Caro amigo que desembarcou no Porto do Recife neste ano de 1858: não será preciso caminhar muito para saciar sua fome e a sua sede. A poucos metros do seu navio está a Lingueta, o trecho do cais ocupado por hotéis e restaurantes administrados por estrangeiros e onde as boas famílias da terra vêm passear. Quer tomar um chope? Recomendo então o Rapids Chop’s, do famoso barman inglês John Sayle. Quer comida francesa? Então pode ir ao Restaurante Français, do cozinheiro Auguste, que inclusive anunciou no Diario de Pernambuco. Ou então no Restaurant Français Hebrard, que fazia publicidade toda em francês, destacando seu endereço como Rue du Trapiche-Neuf. Um lugar para pernoitar? Vá ao Gran Hotel de L’Univers ou o Hotel d’Europe.

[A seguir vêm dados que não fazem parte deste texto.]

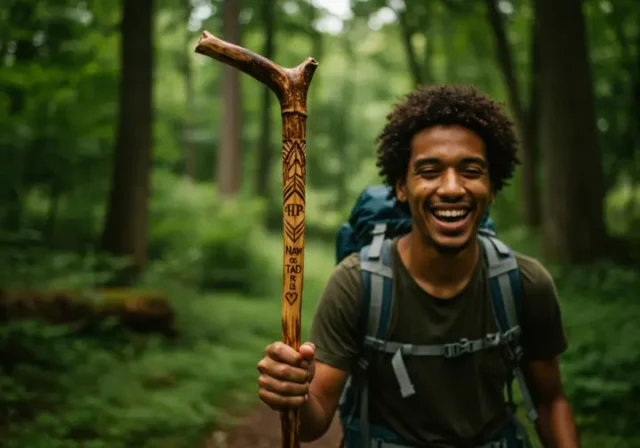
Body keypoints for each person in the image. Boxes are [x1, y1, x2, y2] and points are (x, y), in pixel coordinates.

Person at [256, 85, 580, 447]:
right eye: (429, 171)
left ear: (491, 187)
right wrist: (293, 395)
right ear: (402, 187)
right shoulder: (357, 284)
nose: (452, 188)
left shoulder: (524, 283)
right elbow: (314, 425)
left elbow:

Esta volta no tempo à capital pernambucana foi para ressaltar como os estrangeiros davam as cartas no comércio, influenciando também os hábitos e costumes dos nativos. O primeiro levantamento da Associação Comercial de Pernambuco, fundada em 1839, já apontava que 71% das 75 firmas grossistas existentes no Recife eram de não brasileiros, sendo 22 inglesas, 10 portuguesas, oito francesas, sete alemãs, três norte-americanas, uma holandesa e uma suíça. O varejo tinha o predomínio português.
No dia 20 de julho de 1969, o Diario de Pernambuco publicou reportagem assinada por Flávio Guerra apresentando detalhes da presença europeia no Recife. Ingleses e franceses, principalmente, não se limitaram a apenas vender produtos e administrar estabelecimentos. Também atuaram na modernização da cidade e também na parte artística.
Foi um inglês, Philip F. Needhan, que encabeçou uma reforma no cais de desembarque do Porto do Recife. Louis Léger Vauthier revolucionou a arquitetura urbana. Mas muitos anônimos, entre cabeleireiros e costureiras deram a sua contribuição para tornar a capital pernambucana mais cosmopolita.
Passados mais de 45 anos, a reportagem de Flávio Guerra continua atual por resgatar aspectos que explicam um pouco os nossos (ou a falta de) modos. Se só nos faltava “cuspir à francesa”, como ironizou um crítico da época, agora fazemos isso da forma brasileira mesmo.
E antes que perguntem: o Cais da Lingueta tornou-se parte do Marco Zero.